2) Rupee Cost Averaging (RCA)
With the SIP mode of investing, you benefit from RCA. During market-down cycles, you accumulate more units at a lower NAV. Later, when the market turns and goes up, the value of your units accumulated during the down phase increases, and your entire portfolio benefits. Thus, RCA helps you navigate the market volatility and average your purchase price.
3) Power of Compounding
With SIP, you benefit from the power of compounding. Over time, the small, regular contributions build up into a substantial corpus. In the long run, you benefit from the power of compounding, creating wealth for yourself.
On the other hand, lumpsum investments can be risky. If you invest at the market peak and the market falls suddenly, you will be sitting on losses. So, with lumpsum investments, getting the market timing right is important, which is next to impossible. Whenever the market sees a decent fall from the peak, for example, the Nifty 50 falls 15-20%, you may consider investing some lumpsum money.
SIP Vs Lumpsum Investment: Which One Should You Choose?
When choosing between SIP vs one time investment, it is recommended that you choose the SIP mode of investment. If you get a lump sum amount, it is recommended that you park that amount in a debt fund like a liquid fund. You can start a systematic transfer plan (STP) from the liquid fund to a diversified equity mutual fund. The important common point between both modes of investment, whether SIP or lumpsum, is that you should stay invested for the long term. It gives your money time to grow and helps you meet your financial goals.
FAQs
What Are the Different Types of SIPs Available for Investors?
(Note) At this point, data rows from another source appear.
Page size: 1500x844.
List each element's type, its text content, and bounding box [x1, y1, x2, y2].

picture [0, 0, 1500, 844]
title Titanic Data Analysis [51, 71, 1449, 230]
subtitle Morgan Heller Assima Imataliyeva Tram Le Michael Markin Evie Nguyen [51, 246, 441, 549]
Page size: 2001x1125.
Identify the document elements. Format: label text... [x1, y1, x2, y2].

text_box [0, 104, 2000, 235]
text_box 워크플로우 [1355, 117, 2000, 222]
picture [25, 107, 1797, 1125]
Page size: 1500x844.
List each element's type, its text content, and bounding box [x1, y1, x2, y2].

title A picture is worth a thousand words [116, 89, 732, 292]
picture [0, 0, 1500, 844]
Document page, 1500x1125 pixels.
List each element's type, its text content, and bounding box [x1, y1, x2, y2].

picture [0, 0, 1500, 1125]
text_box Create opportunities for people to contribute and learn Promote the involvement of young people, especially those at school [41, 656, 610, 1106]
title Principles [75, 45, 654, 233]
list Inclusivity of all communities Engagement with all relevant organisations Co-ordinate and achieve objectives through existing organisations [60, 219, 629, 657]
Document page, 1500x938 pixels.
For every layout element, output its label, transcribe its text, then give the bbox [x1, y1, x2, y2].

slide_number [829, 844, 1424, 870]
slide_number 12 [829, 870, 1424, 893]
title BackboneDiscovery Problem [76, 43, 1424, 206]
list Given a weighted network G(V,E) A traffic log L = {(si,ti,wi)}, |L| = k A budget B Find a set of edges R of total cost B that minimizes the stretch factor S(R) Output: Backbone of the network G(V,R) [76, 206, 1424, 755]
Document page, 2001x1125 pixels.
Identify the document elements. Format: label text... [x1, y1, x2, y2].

Some of the different types of SIPs available to investors include the following:
- Regular SIPs: The SIPs discussed in the earlier sections of this article are regular SIPs, wherein a fixed amount is invested at a specified frequency.
- Step-up SIP: It allows an investor to increase the SIP amount annually. The SIP amount can be increased by a percentage of the base SIP amount or absolute amount.
- Perpetual SIP: The SIP has a start date only, and no end date. The investor can pause or redeem the SIP at any time.
- Flexible SIP: It allows the investor some flexibility with regard to the SIP amount, frequency of investment, tenure, etc.
What Are Some Occasions on Which an Investor Will Have Lumpsum Money for Investment?
Some occasions on which an investor can receive lump sum money include the annual performance bonus, Diwali bonus, full and final settlement amount from the previous job, signup bonus, Income Tax Refund (ITR), cash gift during festival/anniversary/birthday/marriage, etc., maturity/redemption proceeds from financial products, winnings from some contest/sport/competition, etc.
As the article above discusses, an investor may park the lumpsum amount in a debt fund. They can start an STP, wherein a small amount will be regularly transferred to a diversified equity fund over a period of time.